Published in the November 1, 2018 edition.

By MARK SARDELLA

Well, well, well.

It seems that as the date approaches for the first recreational marijuana shops to open, more and more communities are getting cold feet – including towns that voted overwhelmingly to legalize the bud.

That includes Brookline, where they voted 17,803-11,066 to legalize recreational marijuana statewide. But now, in a community so progressive that a Prius is considered a gas-guzzler, they’ve gone all Jeff Sessions over an application by “Ascend MA” to open a 6,200 square-foot pot shop at 1032 Beacon St.

Opponents held a rally outside the proposed location last week.

“It will be too close to schools!” the neo-prohibitionists wailed.
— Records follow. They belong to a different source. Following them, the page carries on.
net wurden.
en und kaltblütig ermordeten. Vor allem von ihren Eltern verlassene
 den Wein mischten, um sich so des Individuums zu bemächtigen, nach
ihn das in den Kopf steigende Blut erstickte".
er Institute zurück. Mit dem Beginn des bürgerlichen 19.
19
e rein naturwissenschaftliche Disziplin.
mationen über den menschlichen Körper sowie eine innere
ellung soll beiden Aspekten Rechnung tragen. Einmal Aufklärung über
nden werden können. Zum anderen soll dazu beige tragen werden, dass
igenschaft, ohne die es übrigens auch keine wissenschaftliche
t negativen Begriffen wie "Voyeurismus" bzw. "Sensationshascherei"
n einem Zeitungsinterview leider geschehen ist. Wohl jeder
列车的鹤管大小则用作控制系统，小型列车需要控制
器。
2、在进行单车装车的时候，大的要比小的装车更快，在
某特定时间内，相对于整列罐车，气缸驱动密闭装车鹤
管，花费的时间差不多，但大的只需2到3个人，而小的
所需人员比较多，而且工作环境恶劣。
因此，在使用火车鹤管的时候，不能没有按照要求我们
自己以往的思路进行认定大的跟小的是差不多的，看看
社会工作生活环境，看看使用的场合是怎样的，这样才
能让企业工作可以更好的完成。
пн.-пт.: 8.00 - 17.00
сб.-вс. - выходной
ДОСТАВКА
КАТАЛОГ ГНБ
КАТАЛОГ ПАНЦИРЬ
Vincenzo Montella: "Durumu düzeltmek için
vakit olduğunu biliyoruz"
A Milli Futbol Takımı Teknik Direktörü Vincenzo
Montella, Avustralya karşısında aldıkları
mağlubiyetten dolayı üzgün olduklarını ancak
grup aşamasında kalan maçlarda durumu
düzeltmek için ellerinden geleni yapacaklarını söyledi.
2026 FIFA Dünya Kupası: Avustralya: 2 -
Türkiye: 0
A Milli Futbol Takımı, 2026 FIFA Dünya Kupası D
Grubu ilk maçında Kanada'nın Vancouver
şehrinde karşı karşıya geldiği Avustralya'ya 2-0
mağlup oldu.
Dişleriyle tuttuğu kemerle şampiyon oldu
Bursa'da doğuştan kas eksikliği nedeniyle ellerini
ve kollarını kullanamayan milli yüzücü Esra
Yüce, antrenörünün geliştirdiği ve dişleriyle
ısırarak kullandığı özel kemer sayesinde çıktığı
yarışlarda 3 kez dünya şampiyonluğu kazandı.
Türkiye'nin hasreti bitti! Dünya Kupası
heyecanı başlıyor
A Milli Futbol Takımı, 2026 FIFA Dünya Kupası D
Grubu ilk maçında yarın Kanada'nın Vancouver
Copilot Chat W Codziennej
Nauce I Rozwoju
That’s weird. Why is it bad to sell “medicine” near a school? I thought there was “no evidence that legalizing pot increases use by young people.” What happened to, “I’d rather have my kid smoke a little weed than drink alcohol?”

Suddenly, they were echoing all the pre-legalization warnings of pot opponents.

“It will lead to loitering!” the born-again puritans warned.

Next thing you know, they’ll be claiming that pot destroys ambition and makes you lazy.

I suspect that a lot of people in Massachusetts who didn’t bother to read the referendum question and just listened to the propaganda of the billion-dollar pot lobby are now regretting their “Yes” vote on legalization.

That number will likely increase even more once people realize that their auto insurance premiums are going up due to the fact that pot is now legal in Massachusetts.

Pot smokers almost uniformly insist that they “drive better” while stoned. In the run-up to the 2016 vote that legalized recreational weed, you no doubt heard the claims that “There’s no evidence that legalizing pot leads to more auto accidents.”

The insurance industry, which lives and dies by data and statistics, begs to differ. A new study by the Insurance Institute for Highway Safety found that car crashes are up as much as 6 percent in Colorado, Nevada, Oregon and Washington. I wonder what all of those states have in common.

Back in 2016, if you pointed out that legalizing another drug has social costs, you were labeled a “prohibitionist,” “out-of-touch” or just plain “old.” (Ageism, it turns out, is an underreported side effect of marijuana use.)

Now, with the day of reckoning upon us, NIMBYism is all the rage. Suddenly they don’t want pot shops in their towns, near their schools or in their neighborhoods.

The Boston
Globe
reports that of the 351 municipalities in Massachusetts, at least 189 have banned retail pot stores, and in most cases, cultivation facilities and other cannabis operations as well. Wakefield falls into that group.

We, at least, have been consistent. Wakefield voters rejected legalization in November of 2016. The board formerly known as selectmen has voted consistently against any marijuana operations in Wakefield. Town Meeting voters overwhelmingly passed several measures prohibiting pot businesses of any kind in Wakefield.

Another Boston
Globe
story cites the very PC town of Concord, which is single-handedly saving the planet with bans on plastic water bottles, plastic bags and foam coffee cups. The virtuous citizens of Concord also voted in favor of legalizing recreational marijuana in 2016. But last June, they enacted local a ban on recreational marijuana businesses, citing fears of allowing them near schools. Apparently, it’s OK with the voters of Concord if other people’s children are exposed to marijuana shops, just not their precious Spencer and Muffy.

If pot is so innocuous that they voted to legalize it, why are they trying to keep it out of their own town?

Milton, Lexington and Weston are just a few more examples of upper-class towns that have banned retail marijuana sales within their own borders. It begs the question: would the citizens of these towns have voted to legalize marijuana if all citizens in all communities were equally exposed to the consequences of that vote?

That’s a rhetorical question.

The reason the marijuana industry included those “opt-out” clauses in the law they wrote wasn’t out of any sense of fair-play. It was self-preservation. They knew that most people wouldn’t vote to legalize marijuana if they thought it was going to be anywhere near them.

It’s a curious response to a substance we’re told is not just innocuous, but medicine!

Apparently some of our tonier communities have concluded that, for them, it would be a prescription for disaster.